__Task description__: Leave the pictures out and restate each entry below word for word.

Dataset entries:
>>>

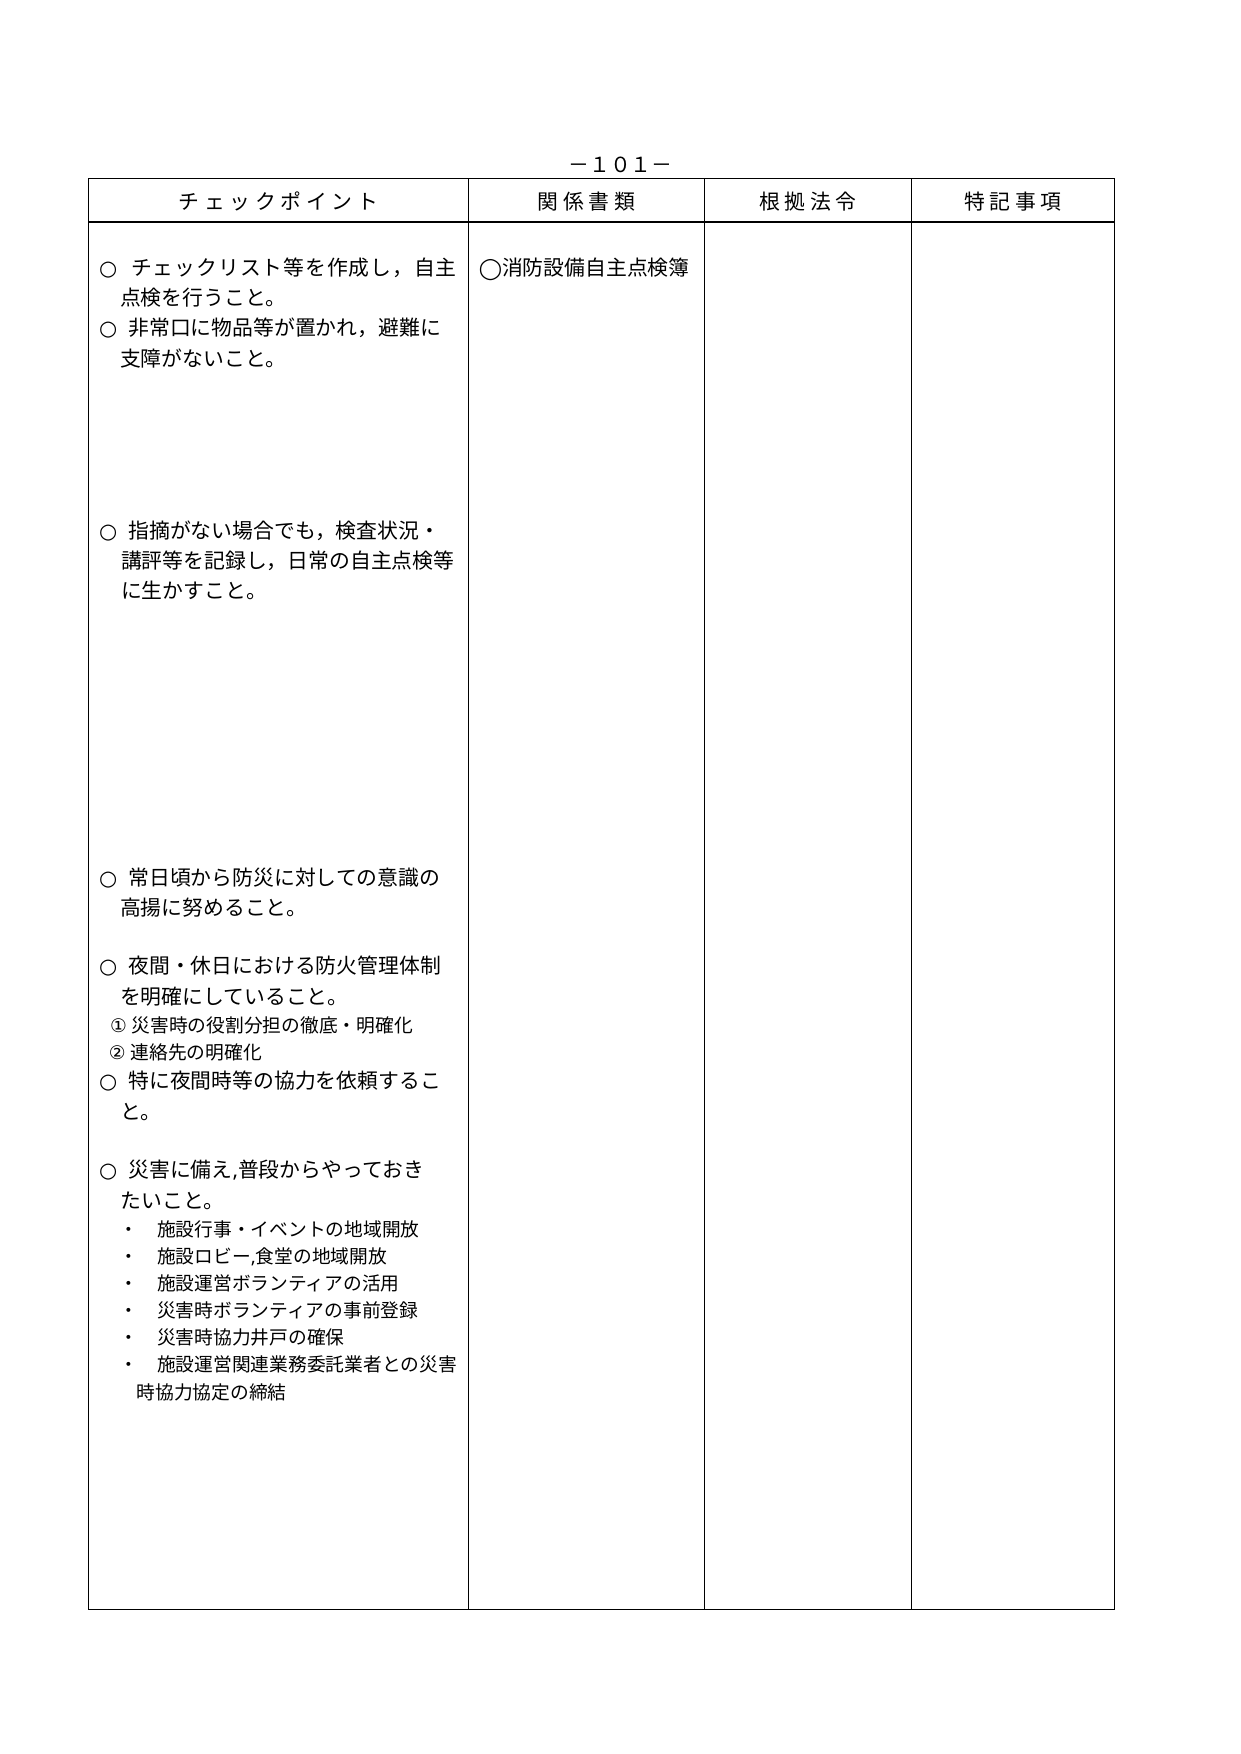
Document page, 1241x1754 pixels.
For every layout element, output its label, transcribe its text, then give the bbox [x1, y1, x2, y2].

text －１０１－ [89, 148, 1152, 178]
table_header 関 係 書 類 [469, 179, 704, 221]
table_cell [705, 223, 911, 1609]
table_header チ ェ ッ ク ポ イ ン ト [89, 179, 468, 221]
table_cell ◯消防設備自主点検簿 [469, 223, 704, 1609]
table_header 特 記 事 項 [912, 179, 1114, 221]
table_header 根 拠 法 令 [705, 179, 911, 221]
table_cell [912, 223, 1114, 1609]
table_cell ○ チェックリスト等を作成し，自主点検を行うこと。 ○ 非常口に物品等が置かれ，避難に 支障がないこと。 ○ 指摘がない場合でも，検査状況・ 講評等を記録し，日常の自主点検等 に生かすこと。 ○ 常日頃から防災に対しての意識の 高揚に努めること。 ○ 夜間・休日における防火管理体制 を明確にしていること。 ① 災害時の役割分担の徹底・明確化 ② 連絡先の明確化 ○ 特に夜間時等の協力を依頼するこ と。 ○ 災害に備え,普段からやっておき たいこと。 施設行事・イベントの地域開放 施設ロビー,食堂の地域開放 施設運営ボランティアの活用 災害時ボランティアの事前登録 災害時協力井戸の確保 施設運営関連業務委託業者との災害 時協力協定の締結 [89, 223, 468, 1609]
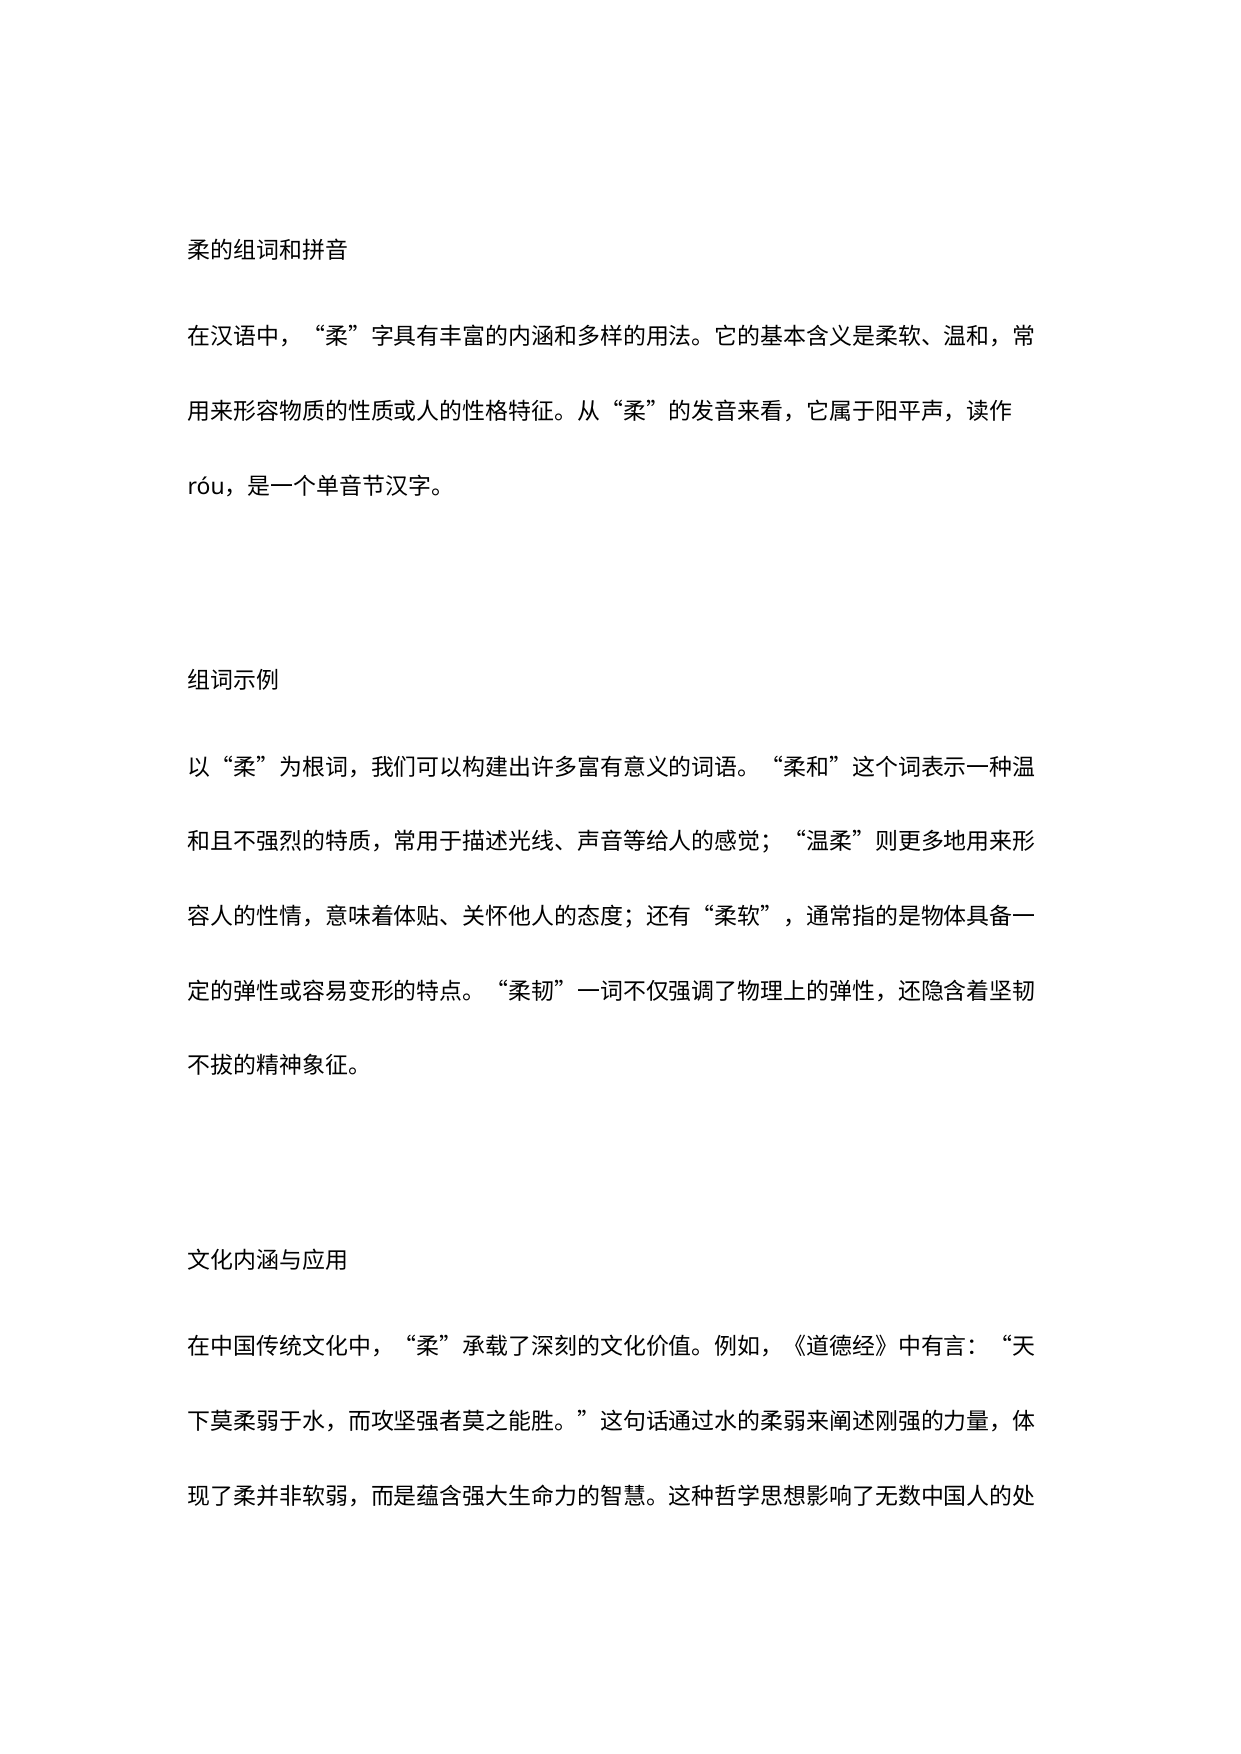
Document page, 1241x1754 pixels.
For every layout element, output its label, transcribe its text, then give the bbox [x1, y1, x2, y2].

<<<

__Solution to this problem__:
Document page, 1241x1754 pixels.
For every layout element, output its label, transcribe its text, then give the bbox [x1, y1, x2, y2].

text －１０１－ [89, 148, 1152, 178]
table_header 関 係 書 類 [469, 179, 704, 221]
table_cell [705, 223, 911, 1609]
table_header チ ェ ッ ク ポ イ ン ト [89, 179, 468, 221]
table_cell ◯消防設備自主点検簿 [469, 223, 704, 1609]
table_header 特 記 事 項 [912, 179, 1114, 221]
table_header 根 拠 法 令 [705, 179, 911, 221]
table_cell [912, 223, 1114, 1609]
table_cell ○ チェックリスト等を作成し，自主点検を行うこと。 ○ 非常口に物品等が置かれ，避難に 支障がないこと。 ○ 指摘がない場合でも，検査状況・ 講評等を記録し，日常の自主点検等 に生かすこと。 ○ 常日頃から防災に対しての意識の 高揚に努めること。 ○ 夜間・休日における防火管理体制 を明確にしていること。 ① 災害時の役割分担の徹底・明確化 ② 連絡先の明確化 ○ 特に夜間時等の協力を依頼するこ と。 ○ 災害に備え,普段からやっておき たいこと。 施設行事・イベントの地域開放 施設ロビー,食堂の地域開放 施設運営ボランティアの活用 災害時ボランティアの事前登録 災害時協力井戸の確保 施設運営関連業務委託業者との災害 時協力協定の締結 [89, 223, 468, 1609]
Document page, 1241x1754 pixels.
For every layout element, output its label, transcribe its text, then give the bbox [x1, y1, x2, y2].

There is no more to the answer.